### REQUIREMENT
Every entry is to be restated exactly; pictures are not part of the copy.

(SUPPLIED RECORDS begins)

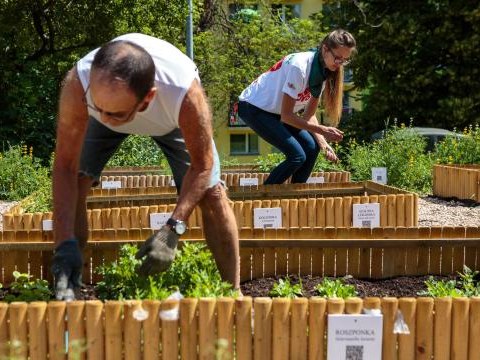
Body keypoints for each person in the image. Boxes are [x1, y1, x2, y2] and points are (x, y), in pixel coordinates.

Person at [52, 33, 240, 300]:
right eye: (99, 107)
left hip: (170, 120)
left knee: (213, 194)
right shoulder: (79, 84)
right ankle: (68, 281)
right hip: (106, 101)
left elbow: (203, 165)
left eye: (115, 113)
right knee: (79, 179)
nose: (105, 119)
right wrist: (63, 242)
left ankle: (232, 294)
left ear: (148, 98)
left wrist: (173, 229)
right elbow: (64, 167)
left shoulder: (183, 94)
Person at [238, 29, 357, 184]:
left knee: (312, 148)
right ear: (325, 49)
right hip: (254, 107)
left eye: (344, 60)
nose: (340, 64)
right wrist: (323, 130)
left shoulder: (321, 74)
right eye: (337, 58)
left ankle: (295, 197)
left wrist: (323, 143)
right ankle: (262, 199)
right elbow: (287, 116)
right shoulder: (299, 67)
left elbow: (309, 115)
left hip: (277, 112)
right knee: (297, 156)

(SUPPLIED RECORDS ends)

### EXERCISE OUTPUT
Body keypoints for each person in the image. Boxes are [x1, y1, x2, y2] and points are (x, y), in pixel coordinates.

Person at [52, 33, 240, 300]:
right eye: (99, 107)
left hip: (170, 120)
left knee: (213, 194)
right shoulder: (79, 84)
right ankle: (68, 281)
right hip: (106, 101)
left elbow: (203, 165)
left eye: (115, 113)
right knee: (79, 179)
nose: (105, 119)
right wrist: (63, 242)
left ankle: (232, 294)
left ear: (148, 98)
left wrist: (173, 229)
right elbow: (64, 167)
left shoulder: (183, 94)
Person at [238, 29, 357, 184]:
left knee: (312, 148)
right ear: (325, 49)
right hip: (254, 107)
left eye: (344, 60)
nose: (340, 64)
right wrist: (323, 130)
left shoulder: (321, 74)
right eye: (337, 58)
left ankle: (295, 197)
left wrist: (323, 143)
right ankle: (262, 199)
right elbow: (287, 116)
right shoulder: (299, 67)
left elbow: (309, 115)
left hip: (277, 112)
right knee: (297, 156)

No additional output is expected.